The streets and driveways of the village were swept clean often, the lawns sprayed and weeded and raked and mowed, but no one cleaned up the ownerless woods, unless the witch did it. Siena didn’t actually hear what people said about her, but she could guess: they thought she was stupid enough to think if she cleaned up after them they might give her daughter back. Noelle wasn’t dead, Siena was sure of that. She’d have felt it if the girl was dead, just as she’d have felt it if her men had died. But her entire family was still alive, Siena knew it for a fact. She just didn’t have them near her anymore, the way they were supposed to be.

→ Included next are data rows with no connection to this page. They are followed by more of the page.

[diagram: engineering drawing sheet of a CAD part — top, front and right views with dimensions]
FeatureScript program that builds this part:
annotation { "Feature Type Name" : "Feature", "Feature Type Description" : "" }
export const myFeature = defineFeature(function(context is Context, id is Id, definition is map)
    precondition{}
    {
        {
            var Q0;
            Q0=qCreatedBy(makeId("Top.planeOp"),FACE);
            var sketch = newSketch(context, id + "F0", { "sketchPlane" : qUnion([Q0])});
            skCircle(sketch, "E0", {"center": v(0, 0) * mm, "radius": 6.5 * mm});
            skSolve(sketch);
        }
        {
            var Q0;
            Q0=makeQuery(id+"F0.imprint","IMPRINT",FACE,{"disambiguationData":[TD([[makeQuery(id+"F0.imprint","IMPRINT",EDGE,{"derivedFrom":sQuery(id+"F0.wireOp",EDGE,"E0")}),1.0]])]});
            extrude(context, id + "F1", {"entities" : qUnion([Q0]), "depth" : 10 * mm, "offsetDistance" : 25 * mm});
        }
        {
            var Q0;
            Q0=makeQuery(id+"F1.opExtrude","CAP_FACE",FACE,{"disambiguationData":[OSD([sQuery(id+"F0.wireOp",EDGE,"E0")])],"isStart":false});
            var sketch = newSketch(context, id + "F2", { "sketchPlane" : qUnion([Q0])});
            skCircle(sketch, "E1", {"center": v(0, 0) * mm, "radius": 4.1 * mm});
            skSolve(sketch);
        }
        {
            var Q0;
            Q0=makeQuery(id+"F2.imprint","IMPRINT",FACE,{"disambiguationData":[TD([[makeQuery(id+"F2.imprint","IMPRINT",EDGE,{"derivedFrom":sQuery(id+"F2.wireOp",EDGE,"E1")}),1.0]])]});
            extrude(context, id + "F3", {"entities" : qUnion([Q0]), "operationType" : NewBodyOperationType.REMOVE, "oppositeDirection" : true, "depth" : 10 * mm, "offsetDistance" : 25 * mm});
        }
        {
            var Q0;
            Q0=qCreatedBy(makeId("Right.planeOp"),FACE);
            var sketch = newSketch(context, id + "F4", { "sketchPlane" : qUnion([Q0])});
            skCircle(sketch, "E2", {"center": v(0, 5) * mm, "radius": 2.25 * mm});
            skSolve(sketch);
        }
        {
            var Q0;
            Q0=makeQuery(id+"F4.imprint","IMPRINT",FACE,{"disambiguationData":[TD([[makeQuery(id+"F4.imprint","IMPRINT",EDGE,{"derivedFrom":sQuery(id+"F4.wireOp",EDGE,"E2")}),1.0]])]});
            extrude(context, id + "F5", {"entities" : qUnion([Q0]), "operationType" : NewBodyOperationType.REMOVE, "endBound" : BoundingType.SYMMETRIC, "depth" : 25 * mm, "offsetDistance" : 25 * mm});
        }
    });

Early spring runoff filled the lowland gully beyond the fallen trees and piles of sticks. While she gathered bottles, disconcerted as ever by how many there were that once contained hard liquor of all sorts, Siena talked to herself. When had she begun? She knew it didn’t help her reputation much, that she’d spent too much time alone in the raggedy woods. She rarely entered the village proper anymore except to fill recycling bins before anyone else was up, as she was doing now. It was very early on Thursday morning, and Siena was fulfilling her weekly ritual of carrying sacks of pop cans and bottles up the disused lane from the woods to the street. Surreptitiously, she tipped the sacks into the big blue plastic boxes, otherwise woefully empty. Why, Siena often wondered, was it better to dump garbage off the bridge at night than to sort it into bins? Why was that so hard? But the villagers couldn’t, wouldn’t, didn’t.
Siena knew that even before dawn on Sundays the townsfolk made an opposite trek to her own: they went out, also with sacks, but they went to the bridge and tossed in their old pillows, used condoms, empty pill bottles, pornography, vomit stained sleeping bags, single shoes and sometimes even used toilet paper. They treated the gully beneath the bridge as an impromptu landfill in the middle of town. Yellow, green, orange and clear garbage bags hurled on top of one another made such a nice sound: a kind of sliding squishing ker-thunk. The witch, they seemed to think, would deal with it. She always had.